The significance of the Granite Act
Preston Byrne, a Legal Fellow of the Adam Smith Institute, who does our legal representation in the US, is proposing the GRANITE Act (Guaranteeing Rights Against Novel International Tyranny & Extortion). It could significantly shift the landscape of free speech, especially on US-based tech platforms, if it becomes law.
The GRANITE Act aims to allow US persons, individuals or companies, to sue foreign governments or regulators that attempt to impose censorship or content-moderation rules on them. Under the bill, foreign censorship enforcement would lose sovereign immunity in US courts.
The bill sets up a ‘private right of action.’ if a foreign regulator attempts to force a US-based platform or user to moderate or remove content, the affected party can bring a civil lawsuit for damages (statutory damages, treble damages, or a share of revenue) and seek injunctive relief.
It also prohibits state co-operation, in states that adopt it, with foreign censorship enforcement, meaning local authorities couldn’t help foreign regulators apply their laws to US entities.
Its purpose it to shield US platforms from foreign speech laws. If passed at federal, or widely adopted at state level, it could protect US-based tech companies from legal pressure by foreign governments seeking to force them to comply with the foreign country’s content or ‘online safety’ laws. That means platforms might feel more confident hosting speech that would be legal in the US, even if disallowed overseas.
It would reduce external censorship pressure. Platforms or users would have a real deterrent against removal requests coming from abroad, because they’d face liability and potentially huge damages if they comply. That could limit over-broad moderation, especially on controversial or politically sensitive content that foreign regimes try to suppress.
The aim is to protect user rights under US free speech norms. The Act reinforces the principle that US free-speech protections under the First Amendment should govern what happens on US servers, regardless of foreign laws. That may preserve a more permissive speech environment on US-hosted platforms.
If the GRANITE Act becomes law, it might make US-based platforms less vulnerable to foreign attempts to apply censorship standards, which many see as a win for free expression globally, or at least for Americans.
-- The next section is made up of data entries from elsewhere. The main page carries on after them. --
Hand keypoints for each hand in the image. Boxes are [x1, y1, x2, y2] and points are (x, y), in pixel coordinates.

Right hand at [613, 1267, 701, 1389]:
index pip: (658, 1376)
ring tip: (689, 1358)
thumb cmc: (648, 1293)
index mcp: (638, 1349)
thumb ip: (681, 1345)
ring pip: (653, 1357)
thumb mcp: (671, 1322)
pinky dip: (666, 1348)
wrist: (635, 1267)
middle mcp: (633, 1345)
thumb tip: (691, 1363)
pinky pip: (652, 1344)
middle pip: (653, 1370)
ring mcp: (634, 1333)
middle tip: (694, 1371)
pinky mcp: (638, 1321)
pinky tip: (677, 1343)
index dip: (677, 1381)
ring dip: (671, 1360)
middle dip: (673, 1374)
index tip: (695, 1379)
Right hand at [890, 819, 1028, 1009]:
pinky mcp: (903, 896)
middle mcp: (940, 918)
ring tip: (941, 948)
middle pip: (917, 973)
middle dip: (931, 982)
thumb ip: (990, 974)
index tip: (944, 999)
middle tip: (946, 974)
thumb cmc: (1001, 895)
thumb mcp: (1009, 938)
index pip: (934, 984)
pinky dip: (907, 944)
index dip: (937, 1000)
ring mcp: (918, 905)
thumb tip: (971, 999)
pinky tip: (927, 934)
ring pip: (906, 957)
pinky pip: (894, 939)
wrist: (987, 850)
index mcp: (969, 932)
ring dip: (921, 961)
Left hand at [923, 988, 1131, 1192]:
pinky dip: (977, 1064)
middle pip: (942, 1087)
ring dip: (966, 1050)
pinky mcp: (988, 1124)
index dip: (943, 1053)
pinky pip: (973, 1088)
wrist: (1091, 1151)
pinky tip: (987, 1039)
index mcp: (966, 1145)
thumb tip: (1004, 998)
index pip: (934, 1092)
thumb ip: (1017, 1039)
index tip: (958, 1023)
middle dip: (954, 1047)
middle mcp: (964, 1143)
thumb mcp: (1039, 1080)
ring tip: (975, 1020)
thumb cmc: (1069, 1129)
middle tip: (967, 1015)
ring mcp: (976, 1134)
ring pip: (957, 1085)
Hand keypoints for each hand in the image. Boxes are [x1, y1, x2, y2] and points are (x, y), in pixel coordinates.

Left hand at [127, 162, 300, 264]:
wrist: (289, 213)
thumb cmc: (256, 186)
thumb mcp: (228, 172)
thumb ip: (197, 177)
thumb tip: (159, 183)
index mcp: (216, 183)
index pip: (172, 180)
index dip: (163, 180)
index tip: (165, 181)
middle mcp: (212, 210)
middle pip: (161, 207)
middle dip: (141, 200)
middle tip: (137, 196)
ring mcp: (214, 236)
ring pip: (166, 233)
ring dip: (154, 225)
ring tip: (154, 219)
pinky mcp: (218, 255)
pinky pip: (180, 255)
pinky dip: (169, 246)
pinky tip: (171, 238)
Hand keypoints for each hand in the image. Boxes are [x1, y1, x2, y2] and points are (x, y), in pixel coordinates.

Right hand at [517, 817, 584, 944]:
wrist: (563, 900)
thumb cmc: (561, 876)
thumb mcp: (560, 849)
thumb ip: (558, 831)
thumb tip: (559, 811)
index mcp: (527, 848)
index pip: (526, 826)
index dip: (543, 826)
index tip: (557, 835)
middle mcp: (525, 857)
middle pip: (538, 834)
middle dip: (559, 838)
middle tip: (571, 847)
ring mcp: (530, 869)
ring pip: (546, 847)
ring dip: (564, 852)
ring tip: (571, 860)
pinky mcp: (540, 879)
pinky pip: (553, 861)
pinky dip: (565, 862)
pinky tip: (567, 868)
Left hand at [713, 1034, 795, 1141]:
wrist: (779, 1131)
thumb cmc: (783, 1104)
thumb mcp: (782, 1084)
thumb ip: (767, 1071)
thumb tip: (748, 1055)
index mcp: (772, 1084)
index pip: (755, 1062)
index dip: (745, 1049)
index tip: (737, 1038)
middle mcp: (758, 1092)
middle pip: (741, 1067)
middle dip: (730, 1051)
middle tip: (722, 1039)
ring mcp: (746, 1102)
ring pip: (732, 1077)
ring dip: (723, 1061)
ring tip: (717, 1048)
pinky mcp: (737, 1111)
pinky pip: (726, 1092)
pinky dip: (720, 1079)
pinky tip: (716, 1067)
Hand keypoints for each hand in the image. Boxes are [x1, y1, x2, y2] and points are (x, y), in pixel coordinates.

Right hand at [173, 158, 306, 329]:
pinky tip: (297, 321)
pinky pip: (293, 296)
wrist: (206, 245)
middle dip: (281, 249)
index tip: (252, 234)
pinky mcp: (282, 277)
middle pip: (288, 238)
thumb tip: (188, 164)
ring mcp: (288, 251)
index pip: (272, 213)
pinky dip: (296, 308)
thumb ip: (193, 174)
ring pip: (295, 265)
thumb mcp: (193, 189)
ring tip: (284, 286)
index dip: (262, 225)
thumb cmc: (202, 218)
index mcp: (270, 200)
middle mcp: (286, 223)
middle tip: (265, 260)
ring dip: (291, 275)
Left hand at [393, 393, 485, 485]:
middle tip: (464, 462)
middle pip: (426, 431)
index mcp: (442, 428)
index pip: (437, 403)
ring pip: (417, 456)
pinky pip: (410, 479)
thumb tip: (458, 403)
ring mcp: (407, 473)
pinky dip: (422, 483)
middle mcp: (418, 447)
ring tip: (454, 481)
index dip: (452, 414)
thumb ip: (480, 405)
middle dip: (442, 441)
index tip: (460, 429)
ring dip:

The protections are primarily for US-based entities or users, so content hosted outside the US or by non-US companies might not benefit.
The GRANITE Act draws inspiration from prior US legislation like the SPEECH Act (2010), which was designed to prevent foreign libel judgments from being enforced in US courts, a narrower but related protection for free speech. The GRANITE Act goes beyond libel, targeting foreign censorship regimes broadly, including hate-speech, misinformation, ‘online safety,’ and other content-moderation rules.
The timing matters. With increasing pressure from regulators abroad (for example under the Online Safety Act in the UK, proponents of GRANITE see it as a vital counterbalance to preserve what they consider core free-speech values for U.S. tech platforms.
It doesn’t necessarily require platforms to allow all speech; it simply limits the ability of foreign governments to force takedowns under foreign laws. Moderation could still happen under US law, platform policy, or other pressures. It doesn’t override domestic US laws. Speech that is illegal under US law, such as criminal threats or defamation, would still be subject to removal or liability.
It doesn’t guarantee that platforms will side with users. Even if legally protected, platforms may weigh operational or reputational risk and decide to moderate anyway.
If enacted, the GRANITE Act would bolster free speech on US-based platforms by making it harder for foreign governments to impose their censorship rules on Americans. For platforms, users and content creators who publish or distribute speech that is legal in the US but disallowed elsewhere, it could offer stronger protection.
If passed, it will hugely discomfort OFCOM and the EU, who seem to think they can override US free speech rights under the first Amendment. Maybe it’s time they were brought to heel?